(What you have to do) Count how many lines in the listing below contain the string "allowEdgeOverflow", with case counting. Reply with the number alone.

[Data drawn from a collection]
####################

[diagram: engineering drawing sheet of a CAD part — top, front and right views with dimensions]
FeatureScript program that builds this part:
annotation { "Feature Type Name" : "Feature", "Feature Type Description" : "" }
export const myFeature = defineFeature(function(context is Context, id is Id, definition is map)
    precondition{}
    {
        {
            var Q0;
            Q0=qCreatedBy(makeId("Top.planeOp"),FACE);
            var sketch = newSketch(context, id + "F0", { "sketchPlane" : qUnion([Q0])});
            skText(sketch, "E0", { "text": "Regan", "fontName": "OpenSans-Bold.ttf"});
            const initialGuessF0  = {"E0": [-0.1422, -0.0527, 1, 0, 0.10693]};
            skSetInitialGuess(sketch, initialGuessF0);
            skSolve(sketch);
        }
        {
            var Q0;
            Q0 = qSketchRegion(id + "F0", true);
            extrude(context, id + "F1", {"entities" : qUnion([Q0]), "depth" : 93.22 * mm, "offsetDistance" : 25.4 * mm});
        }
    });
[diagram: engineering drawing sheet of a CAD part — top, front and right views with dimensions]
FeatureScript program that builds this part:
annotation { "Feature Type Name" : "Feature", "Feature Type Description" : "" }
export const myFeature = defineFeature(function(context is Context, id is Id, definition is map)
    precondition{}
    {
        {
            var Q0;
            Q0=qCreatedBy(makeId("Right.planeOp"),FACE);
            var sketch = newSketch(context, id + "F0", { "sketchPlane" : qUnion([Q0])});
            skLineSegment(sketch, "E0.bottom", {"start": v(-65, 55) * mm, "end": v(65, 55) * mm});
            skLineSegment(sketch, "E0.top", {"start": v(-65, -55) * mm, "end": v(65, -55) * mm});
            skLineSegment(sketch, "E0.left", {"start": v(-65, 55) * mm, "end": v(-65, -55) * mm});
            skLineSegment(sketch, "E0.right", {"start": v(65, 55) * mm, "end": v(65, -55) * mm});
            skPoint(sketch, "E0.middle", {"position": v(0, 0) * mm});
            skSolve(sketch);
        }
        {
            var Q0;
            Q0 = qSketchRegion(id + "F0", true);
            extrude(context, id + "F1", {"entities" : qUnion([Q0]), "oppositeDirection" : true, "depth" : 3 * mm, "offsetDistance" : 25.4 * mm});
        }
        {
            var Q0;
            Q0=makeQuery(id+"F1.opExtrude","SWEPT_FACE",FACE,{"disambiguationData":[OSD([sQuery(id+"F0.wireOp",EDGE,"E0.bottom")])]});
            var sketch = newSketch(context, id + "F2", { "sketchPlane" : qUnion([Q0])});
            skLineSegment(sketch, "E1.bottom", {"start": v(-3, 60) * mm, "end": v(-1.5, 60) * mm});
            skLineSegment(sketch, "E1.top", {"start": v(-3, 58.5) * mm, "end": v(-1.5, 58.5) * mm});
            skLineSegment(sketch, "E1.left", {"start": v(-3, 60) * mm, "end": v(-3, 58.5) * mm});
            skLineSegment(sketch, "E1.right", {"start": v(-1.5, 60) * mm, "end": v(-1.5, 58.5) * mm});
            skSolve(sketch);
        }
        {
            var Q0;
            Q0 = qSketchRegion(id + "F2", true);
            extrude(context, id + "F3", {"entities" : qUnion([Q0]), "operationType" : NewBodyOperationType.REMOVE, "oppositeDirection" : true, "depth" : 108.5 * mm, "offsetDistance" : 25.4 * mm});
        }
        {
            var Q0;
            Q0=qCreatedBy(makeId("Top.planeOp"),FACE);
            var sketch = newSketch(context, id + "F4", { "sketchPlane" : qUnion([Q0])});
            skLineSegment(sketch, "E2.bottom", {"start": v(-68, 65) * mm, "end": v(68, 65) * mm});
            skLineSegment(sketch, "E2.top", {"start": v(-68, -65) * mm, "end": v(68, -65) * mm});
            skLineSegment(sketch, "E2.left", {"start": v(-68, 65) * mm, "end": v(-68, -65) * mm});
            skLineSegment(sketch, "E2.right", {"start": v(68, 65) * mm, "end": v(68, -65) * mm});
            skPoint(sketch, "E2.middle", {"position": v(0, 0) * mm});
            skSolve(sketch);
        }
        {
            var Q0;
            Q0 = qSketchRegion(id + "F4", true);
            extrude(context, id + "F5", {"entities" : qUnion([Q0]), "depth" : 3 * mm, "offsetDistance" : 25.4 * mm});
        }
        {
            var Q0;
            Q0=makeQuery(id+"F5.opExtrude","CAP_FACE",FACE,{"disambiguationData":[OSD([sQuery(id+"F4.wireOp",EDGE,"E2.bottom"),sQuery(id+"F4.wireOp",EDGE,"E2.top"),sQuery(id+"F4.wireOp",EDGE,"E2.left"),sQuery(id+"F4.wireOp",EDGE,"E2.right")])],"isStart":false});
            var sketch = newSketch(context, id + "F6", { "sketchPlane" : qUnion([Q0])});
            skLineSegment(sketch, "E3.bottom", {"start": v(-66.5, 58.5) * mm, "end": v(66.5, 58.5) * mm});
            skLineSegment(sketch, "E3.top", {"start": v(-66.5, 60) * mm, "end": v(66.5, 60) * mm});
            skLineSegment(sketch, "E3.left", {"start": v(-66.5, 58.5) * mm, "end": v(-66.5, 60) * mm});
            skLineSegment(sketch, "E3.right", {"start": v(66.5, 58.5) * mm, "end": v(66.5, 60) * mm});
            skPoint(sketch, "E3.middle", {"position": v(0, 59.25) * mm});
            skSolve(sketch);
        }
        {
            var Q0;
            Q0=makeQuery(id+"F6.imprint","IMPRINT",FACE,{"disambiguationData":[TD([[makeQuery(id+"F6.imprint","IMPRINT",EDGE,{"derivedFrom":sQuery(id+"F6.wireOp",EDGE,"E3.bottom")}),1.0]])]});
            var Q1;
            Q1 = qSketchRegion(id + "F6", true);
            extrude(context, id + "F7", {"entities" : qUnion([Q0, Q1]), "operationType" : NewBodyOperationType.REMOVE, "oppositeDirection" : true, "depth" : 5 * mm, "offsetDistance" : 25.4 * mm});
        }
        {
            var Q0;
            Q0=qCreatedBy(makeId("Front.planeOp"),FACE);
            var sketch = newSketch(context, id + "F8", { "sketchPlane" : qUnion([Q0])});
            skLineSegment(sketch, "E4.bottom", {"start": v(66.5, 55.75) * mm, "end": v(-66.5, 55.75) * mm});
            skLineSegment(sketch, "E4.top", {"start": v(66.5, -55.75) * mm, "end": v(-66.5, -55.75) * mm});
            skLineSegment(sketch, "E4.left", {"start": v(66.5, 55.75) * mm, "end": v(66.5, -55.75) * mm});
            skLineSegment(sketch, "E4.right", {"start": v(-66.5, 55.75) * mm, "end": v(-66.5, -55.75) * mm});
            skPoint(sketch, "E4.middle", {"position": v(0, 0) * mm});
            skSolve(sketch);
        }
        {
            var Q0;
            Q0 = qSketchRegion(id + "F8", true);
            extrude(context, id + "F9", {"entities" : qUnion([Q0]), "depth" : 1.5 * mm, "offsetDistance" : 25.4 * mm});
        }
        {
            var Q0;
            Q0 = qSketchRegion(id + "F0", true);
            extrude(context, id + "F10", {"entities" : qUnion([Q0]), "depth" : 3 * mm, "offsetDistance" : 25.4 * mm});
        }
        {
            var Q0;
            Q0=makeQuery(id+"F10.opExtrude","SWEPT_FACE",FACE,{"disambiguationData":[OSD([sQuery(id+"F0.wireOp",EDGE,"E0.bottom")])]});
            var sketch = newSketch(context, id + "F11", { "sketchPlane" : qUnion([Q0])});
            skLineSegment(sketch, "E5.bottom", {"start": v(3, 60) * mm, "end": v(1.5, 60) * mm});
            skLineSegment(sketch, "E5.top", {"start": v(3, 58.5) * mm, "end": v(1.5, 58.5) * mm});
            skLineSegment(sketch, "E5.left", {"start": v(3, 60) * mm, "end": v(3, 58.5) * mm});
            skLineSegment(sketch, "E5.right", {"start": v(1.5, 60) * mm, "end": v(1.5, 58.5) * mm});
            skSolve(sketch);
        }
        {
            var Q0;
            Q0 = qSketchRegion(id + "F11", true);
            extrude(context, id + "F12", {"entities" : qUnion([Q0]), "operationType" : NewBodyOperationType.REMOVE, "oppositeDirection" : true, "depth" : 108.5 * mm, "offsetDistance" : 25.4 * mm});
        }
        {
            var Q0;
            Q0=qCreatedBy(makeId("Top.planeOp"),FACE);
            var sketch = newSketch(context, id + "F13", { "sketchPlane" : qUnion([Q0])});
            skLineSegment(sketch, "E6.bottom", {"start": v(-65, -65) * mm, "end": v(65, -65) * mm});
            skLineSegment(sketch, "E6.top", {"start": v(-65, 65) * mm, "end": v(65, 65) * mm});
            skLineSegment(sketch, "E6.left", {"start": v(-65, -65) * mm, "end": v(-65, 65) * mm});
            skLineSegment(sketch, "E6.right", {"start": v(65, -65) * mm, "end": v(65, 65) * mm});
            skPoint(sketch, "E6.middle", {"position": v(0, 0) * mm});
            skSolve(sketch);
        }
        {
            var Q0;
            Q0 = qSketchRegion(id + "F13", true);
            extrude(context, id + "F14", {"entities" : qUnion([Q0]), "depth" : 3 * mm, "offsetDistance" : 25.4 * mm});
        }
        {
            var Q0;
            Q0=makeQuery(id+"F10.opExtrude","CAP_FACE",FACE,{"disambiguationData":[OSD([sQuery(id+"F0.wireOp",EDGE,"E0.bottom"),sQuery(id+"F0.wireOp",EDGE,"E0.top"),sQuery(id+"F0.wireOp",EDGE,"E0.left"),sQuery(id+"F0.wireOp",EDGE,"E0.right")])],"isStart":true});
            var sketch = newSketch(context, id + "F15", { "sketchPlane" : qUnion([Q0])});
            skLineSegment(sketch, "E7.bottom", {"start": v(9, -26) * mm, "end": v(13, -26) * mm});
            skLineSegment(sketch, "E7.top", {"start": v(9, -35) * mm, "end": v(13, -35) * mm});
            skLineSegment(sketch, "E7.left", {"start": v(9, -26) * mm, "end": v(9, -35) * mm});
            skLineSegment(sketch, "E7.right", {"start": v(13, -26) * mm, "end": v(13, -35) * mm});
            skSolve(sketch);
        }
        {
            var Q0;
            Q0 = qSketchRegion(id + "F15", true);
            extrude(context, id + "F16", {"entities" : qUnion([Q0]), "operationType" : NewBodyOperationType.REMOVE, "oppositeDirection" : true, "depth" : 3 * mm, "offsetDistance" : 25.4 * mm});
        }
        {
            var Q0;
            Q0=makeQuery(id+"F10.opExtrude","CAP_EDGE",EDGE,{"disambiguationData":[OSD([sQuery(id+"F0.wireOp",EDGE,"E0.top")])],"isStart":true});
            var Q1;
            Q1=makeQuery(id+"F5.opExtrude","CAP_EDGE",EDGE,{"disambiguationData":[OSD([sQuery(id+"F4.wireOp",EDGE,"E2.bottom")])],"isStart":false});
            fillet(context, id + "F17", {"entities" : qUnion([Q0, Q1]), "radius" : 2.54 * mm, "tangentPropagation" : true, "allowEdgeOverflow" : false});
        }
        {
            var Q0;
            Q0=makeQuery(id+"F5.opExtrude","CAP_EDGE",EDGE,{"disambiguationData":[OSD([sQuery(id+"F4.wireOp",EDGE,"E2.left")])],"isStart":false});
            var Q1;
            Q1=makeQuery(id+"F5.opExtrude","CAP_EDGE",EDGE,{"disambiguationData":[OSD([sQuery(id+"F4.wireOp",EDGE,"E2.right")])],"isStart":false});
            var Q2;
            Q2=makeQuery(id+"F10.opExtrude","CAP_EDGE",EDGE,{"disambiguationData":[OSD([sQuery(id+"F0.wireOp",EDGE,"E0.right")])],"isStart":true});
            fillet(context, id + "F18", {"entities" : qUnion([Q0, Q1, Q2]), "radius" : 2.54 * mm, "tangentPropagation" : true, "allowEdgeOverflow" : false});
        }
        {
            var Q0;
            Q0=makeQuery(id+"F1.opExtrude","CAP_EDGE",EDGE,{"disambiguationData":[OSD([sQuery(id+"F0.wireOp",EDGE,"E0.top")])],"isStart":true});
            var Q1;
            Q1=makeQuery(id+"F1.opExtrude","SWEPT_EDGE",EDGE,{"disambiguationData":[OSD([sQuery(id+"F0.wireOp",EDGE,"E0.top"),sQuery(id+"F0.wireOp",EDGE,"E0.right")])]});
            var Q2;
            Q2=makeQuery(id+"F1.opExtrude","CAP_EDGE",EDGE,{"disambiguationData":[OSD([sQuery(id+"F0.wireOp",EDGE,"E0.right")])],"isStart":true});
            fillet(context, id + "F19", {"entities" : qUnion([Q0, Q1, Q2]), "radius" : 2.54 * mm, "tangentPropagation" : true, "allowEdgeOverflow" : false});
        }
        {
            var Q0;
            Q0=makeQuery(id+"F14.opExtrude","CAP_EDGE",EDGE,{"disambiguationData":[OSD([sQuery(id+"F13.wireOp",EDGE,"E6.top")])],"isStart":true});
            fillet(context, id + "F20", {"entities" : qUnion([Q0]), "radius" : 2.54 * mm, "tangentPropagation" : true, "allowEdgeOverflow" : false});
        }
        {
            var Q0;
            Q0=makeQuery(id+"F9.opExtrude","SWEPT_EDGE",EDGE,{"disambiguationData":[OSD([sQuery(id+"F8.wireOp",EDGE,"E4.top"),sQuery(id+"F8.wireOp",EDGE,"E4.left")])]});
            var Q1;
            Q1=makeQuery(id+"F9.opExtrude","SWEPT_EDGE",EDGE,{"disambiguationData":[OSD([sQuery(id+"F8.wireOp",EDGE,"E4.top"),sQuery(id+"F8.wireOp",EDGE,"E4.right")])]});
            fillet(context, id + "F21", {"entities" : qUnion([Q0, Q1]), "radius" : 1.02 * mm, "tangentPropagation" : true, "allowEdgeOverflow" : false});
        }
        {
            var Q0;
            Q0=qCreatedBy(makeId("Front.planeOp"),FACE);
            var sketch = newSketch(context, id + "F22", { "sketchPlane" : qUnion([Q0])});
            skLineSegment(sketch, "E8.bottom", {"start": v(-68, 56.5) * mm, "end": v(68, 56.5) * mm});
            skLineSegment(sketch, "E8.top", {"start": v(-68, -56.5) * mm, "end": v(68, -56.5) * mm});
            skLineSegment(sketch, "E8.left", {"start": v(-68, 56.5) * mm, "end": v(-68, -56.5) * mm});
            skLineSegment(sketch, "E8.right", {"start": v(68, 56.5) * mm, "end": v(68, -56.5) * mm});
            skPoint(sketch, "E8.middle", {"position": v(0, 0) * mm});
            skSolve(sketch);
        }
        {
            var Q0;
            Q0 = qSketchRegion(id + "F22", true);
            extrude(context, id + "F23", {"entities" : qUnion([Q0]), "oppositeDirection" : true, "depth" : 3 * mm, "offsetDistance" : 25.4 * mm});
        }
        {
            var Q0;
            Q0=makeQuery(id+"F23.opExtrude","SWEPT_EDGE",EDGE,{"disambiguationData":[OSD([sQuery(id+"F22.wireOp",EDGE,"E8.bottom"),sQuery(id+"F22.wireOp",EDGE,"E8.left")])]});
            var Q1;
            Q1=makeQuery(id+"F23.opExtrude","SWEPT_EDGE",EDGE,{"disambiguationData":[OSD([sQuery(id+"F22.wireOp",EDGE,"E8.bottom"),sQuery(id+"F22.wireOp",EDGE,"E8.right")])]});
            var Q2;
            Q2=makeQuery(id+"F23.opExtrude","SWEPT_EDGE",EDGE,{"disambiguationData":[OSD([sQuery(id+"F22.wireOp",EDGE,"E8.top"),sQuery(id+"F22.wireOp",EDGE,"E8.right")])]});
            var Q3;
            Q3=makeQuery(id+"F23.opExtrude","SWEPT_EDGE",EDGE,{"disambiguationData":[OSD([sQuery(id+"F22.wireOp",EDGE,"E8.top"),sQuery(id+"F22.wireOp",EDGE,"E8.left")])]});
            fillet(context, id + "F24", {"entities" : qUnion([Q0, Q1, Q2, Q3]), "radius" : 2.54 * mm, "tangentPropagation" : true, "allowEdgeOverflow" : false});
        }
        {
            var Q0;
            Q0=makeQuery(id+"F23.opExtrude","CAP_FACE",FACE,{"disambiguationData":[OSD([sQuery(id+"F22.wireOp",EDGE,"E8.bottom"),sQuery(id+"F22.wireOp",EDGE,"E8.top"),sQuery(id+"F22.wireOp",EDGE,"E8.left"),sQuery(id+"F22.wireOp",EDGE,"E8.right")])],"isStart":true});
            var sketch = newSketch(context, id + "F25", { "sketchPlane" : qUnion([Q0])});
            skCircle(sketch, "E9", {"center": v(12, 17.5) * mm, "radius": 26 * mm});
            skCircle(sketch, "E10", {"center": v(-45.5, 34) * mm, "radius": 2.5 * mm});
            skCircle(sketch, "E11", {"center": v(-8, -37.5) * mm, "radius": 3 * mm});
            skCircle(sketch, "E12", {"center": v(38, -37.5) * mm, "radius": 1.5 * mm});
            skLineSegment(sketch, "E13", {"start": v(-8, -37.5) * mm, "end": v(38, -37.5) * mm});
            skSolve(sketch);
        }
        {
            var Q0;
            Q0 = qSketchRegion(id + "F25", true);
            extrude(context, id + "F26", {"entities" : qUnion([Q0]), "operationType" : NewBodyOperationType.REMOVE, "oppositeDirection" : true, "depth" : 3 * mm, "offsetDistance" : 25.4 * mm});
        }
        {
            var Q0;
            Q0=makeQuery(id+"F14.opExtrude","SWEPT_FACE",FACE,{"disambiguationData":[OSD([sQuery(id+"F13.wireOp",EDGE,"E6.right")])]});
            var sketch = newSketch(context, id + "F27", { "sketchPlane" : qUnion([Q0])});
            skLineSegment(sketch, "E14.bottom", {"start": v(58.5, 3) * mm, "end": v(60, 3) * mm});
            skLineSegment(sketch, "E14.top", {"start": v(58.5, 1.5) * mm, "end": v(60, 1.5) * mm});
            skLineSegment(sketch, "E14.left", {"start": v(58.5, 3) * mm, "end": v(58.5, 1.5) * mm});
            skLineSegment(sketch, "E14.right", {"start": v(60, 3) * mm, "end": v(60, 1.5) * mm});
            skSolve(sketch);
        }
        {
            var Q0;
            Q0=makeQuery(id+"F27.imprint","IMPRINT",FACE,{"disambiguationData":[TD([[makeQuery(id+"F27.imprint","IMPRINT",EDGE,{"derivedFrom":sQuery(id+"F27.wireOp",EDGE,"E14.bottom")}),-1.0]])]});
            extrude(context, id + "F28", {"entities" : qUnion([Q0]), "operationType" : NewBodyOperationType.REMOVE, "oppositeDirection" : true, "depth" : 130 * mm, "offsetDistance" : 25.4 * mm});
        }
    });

####################

(Problem solution) 6